# ACTION ITEM
In the records below, find the line that contains "Given a permutation" and the line that contains "The statement is", then retype exactly those two lines and every line between them.

# MATERIAL PROVIDED
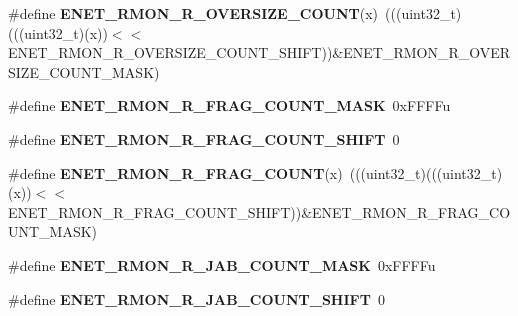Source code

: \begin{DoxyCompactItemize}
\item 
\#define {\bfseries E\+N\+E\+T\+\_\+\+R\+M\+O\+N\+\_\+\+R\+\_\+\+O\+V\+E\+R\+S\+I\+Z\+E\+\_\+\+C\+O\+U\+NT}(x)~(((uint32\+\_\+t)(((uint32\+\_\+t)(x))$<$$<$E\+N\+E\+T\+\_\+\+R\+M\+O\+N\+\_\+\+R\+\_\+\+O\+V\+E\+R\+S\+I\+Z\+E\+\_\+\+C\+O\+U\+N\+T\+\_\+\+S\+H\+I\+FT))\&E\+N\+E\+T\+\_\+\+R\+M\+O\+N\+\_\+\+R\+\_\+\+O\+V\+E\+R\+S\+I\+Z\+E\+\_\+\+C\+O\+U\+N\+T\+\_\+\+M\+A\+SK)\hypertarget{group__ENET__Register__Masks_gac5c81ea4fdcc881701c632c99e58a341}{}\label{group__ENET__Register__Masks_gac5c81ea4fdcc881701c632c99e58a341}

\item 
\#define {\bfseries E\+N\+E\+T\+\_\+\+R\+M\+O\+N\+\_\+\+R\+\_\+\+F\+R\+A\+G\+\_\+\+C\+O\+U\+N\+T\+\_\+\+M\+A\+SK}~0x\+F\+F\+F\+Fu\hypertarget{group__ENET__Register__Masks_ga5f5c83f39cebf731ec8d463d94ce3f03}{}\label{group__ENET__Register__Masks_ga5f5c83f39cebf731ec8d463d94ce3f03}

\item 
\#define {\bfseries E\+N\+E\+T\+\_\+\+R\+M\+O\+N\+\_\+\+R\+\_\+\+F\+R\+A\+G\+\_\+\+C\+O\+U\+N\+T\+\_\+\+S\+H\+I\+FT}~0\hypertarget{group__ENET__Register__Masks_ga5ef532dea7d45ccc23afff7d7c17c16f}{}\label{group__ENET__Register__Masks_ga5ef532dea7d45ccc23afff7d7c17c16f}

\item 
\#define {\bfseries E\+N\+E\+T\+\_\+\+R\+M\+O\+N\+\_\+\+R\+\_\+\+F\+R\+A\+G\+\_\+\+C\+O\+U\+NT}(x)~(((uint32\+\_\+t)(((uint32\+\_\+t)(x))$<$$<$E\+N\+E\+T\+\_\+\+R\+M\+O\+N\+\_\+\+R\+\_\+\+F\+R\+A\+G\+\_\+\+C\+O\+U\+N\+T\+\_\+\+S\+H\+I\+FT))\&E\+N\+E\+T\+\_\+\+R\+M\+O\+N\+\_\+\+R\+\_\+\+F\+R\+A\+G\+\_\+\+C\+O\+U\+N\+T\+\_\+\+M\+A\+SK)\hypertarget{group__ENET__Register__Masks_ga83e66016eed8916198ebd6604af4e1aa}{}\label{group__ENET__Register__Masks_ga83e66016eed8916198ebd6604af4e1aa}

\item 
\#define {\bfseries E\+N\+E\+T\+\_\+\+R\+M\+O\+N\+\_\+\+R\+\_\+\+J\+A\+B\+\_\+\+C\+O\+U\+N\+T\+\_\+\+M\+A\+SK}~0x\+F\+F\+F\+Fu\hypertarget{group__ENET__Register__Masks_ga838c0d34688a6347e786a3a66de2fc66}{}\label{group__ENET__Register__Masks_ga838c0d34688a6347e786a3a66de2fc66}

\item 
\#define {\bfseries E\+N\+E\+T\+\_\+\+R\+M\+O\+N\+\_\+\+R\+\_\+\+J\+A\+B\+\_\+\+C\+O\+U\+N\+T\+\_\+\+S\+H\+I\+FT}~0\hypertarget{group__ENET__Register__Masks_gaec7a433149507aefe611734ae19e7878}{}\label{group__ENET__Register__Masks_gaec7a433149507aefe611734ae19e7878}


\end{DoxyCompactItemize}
* * *
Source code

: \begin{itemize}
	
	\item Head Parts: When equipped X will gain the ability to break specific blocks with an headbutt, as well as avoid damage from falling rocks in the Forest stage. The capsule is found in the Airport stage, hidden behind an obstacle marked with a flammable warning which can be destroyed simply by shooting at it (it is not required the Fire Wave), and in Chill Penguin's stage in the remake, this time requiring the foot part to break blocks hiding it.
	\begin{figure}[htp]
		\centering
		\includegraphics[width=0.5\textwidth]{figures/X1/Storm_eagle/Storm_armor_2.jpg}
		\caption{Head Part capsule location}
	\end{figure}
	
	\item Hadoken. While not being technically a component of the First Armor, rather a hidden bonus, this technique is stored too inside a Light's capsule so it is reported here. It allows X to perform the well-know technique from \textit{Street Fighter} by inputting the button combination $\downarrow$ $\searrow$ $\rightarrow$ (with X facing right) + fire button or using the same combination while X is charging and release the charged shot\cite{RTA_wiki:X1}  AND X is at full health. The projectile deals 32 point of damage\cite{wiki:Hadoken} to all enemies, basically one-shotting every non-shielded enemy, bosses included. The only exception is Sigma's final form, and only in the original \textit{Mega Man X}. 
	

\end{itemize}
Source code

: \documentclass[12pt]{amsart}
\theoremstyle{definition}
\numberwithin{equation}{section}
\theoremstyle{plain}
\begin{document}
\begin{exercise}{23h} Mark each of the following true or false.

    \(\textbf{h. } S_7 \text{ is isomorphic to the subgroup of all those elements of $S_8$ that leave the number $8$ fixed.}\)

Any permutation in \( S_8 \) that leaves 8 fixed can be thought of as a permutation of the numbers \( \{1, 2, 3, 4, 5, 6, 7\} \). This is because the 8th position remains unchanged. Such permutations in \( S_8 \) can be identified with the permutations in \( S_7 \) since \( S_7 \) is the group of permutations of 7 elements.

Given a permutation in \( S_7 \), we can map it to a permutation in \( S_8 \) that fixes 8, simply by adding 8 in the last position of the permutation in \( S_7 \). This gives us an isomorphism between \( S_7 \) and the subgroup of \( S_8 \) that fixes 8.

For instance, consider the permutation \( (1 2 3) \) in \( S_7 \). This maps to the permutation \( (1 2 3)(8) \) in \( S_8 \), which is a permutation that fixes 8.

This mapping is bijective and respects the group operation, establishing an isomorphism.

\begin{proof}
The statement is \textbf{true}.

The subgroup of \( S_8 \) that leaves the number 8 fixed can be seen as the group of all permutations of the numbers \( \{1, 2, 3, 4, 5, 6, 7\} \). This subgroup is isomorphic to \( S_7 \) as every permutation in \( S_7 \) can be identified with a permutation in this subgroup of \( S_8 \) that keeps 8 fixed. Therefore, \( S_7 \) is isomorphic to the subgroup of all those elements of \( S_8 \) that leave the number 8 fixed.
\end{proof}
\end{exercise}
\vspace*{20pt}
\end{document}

# TASK OUTPUT
Given a permutation in \( S_7 \), we can map it to a permutation in \( S_8 \) that fixes 8, simply by adding 8 in the last position of the permutation in \( S_7 \). This gives us an isomorphism between \( S_7 \) and the subgroup of \( S_8 \) that fixes 8.

For instance, consider the permutation \( (1 2 3) \) in \( S_7 \). This maps to the permutation \( (1 2 3)(8) \) in \( S_8 \), which is a permutation that fixes 8.

This mapping is bijective and respects the group operation, establishing an isomorphism.

\begin{proof}
The statement is \textbf{true}.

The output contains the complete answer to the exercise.